[Aim of the task] The entries below must be transcribed exactly. Leave nothing out.

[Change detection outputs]
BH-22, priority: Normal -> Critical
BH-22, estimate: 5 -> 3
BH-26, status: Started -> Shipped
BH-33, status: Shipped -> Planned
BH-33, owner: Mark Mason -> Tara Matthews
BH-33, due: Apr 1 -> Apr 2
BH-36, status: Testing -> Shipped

[Reply to the exercise]
BH-22, priority: Normal -> Critical
BH-22, estimate: 5 -> 3
BH-26, status: Started -> Shipped
BH-33, status: Shipped -> Planned
BH-33, owner: Mark Mason -> Tara Matthews
BH-33, due: Apr 1 -> Apr 2
BH-36, status: Testing -> Shipped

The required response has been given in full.